Great Recession of 2008 Rivals Most Others

A flurry of Federal Reserve moves and an 11th-hour bailout of the auto industry only served to reinforce the conviction held by our panel of market experts that the economy is experiencing its worst recession in decades.

Thomas Lee, chief U.S. equity strategist at J.P. Morgan (JPM), reflected a relatively broad consensus when he said stocks won't see a lasting rally during the first half of next year, but should improve in the second half of 2009. The present, he wrote Wednesday, remains rough sledding.

"We are in uncertain times as the Great Recession of 2008 is now in its 13th month and already looking to be the longest and by some measures the worst since WWII," he wrote.

Even though major stock indexes have rallied from their October lows, the S&P 500 was down 40% year-to-date through Friday, the Dow Jones Industrial Average was off 35%, and the Nasdaq Composite, 41%.

"The U.S. recession that began in December 2007 is the longest and deepest since the one experienced in 1981-1982," Larry Adam, chief investment strategist for Deutsche Bank Alex. Brown, wrote in a December market commentary. "The acceleration in jobs lost, continued deleveraging, a reduction in exports, tight credit conditions, lack of confidence and declining consumer net worth will continue to stifle economic growth for at least the next two quarters."

Merrill Lynch (MER) chief economist David Rosenberg wrote Tuesday that what we're experiencing is far from a garden-variety recession, and investors should expect the downturn to last at least 20 months. "As it stands, we do not see a light at the end of the tunnel."

Tobias Levkovich, Citigroup (C) chief U.S. equity strategist, took a more optimistic view -- at least on a relative basis -- as did Ed Yardeni, president of Yardeni Research, and Liz Ann Sonders, chief investment strategist at Charles Schwab (SCHW) . No one, however, was popping champagne corks.

Sonders praised the Tuesday decision by the Fed to expand its balance sheet and slash a key short-term lending rate to near zero.

"The Fed is using everything in its arsenal to prod lending and risk-taking again in order to stabilize the economy.
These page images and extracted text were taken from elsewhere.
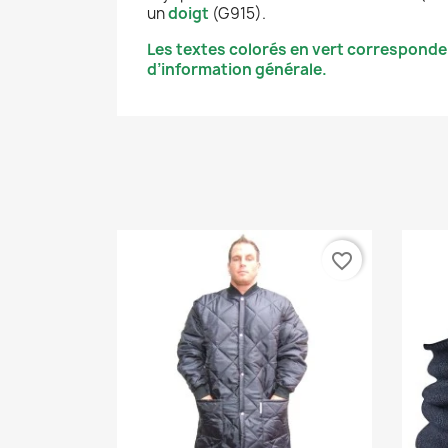
un
doigt
(G915).
Les textes colorés en vert corresponde
d’information générale.
favorite_border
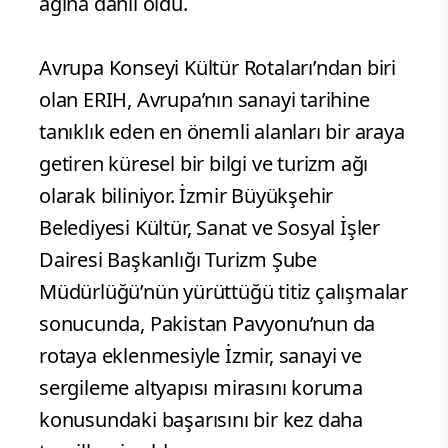
ağına dahil oldu.
Avrupa Konseyi Kültür Rotaları’ndan biri
olan ERIH, Avrupa’nın sanayi tarihine
tanıklık eden en önemli alanları bir araya
getiren küresel bir bilgi ve turizm ağı
olarak biliniyor. İzmir Büyükşehir
Belediyesi Kültür, Sanat ve Sosyal İşler
Dairesi Başkanlığı Turizm Şube
Müdürlüğü’nün yürüttüğü titiz çalışmalar
sonucunda, Pakistan Pavyonu’nun da
rotaya eklenmesiyle İzmir, sanayi ve
sergileme altyapısı mirasını koruma
konusundaki başarısını bir kez daha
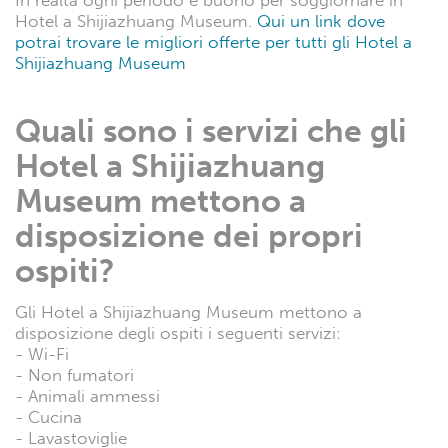
In realtà ogni periodo è buono per soggiornare in
Hotel a Shijiazhuang Museum.
Qui un link dove
potrai trovare le migliori offerte per tutti gli Hotel a
Shijiazhuang Museum
Quali sono i servizi che gli
Hotel a Shijiazhuang
Museum mettono a
disposizione dei propri
ospiti?
Gli Hotel a Shijiazhuang Museum mettono a
disposizione degli ospiti i seguenti servizi:
- Wi-Fi
- Non fumatori
- Animali ammessi
- Cucina
- Lavastoviglie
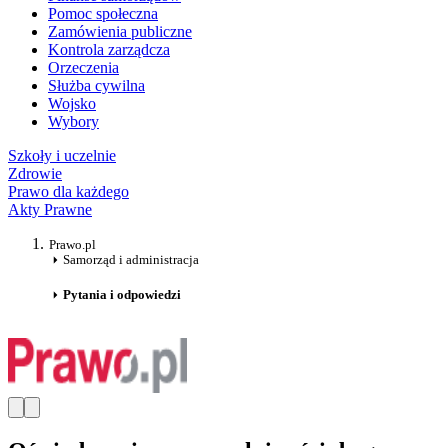
Pomoc społeczna
Zamówienia publiczne
Kontrola zarządcza
Orzeczenia
Służba cywilna
Wojsko
Wybory
Szkoły i uczelnie
Zdrowie
Prawo dla każdego
Akty Prawne
Prawo.pl
Samorząd i administracja
Pytania i odpowiedzi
Not much has worked so far, but that won't last forever," she wrote.

Yardeni, who's been critical of the spotty interventionist efforts of the last days of the Bush administration, said government moves could have a positive short-term effect.

"Then again, there have been so many rescue plans and liquidity facilities coming out of Washington over the past year that investors have become totally jaded about them," he wrote on Dec. 15.

That should fade by the second half of next year, according to Levkovich.

"Investors expect a fairly robust rebound in 2009, with a clear domestic bias," he wrote on Dec. 15. "Furthermore, nearly 40% expect the U.S. to outperform other stock markets, roughly 10 points above the response level seen a year ago."

And if that doesn't happen, there's always room to follow the lead of Gordon Fowler, chief investment officer of Glenmede, an institutional investment-management firm in Philadelphia.

"As the year comes to a close and while others will be writing up their views on 2009, I have decided to casually skip ahead and start thinking about 2010. Now, you may take this as a sign that 2009 is going to be such an awful year that I am merely trying to avoid the pain. There is some truth to that," he wrote in a Tuesday note. "The horrible returns of 2008 came as a result of the perception that we would be mired in a fairly deep recession through most of 2009. Hence, as we plan for 2009, we really need to ask ourselves what the condition of the economy will be in 2010."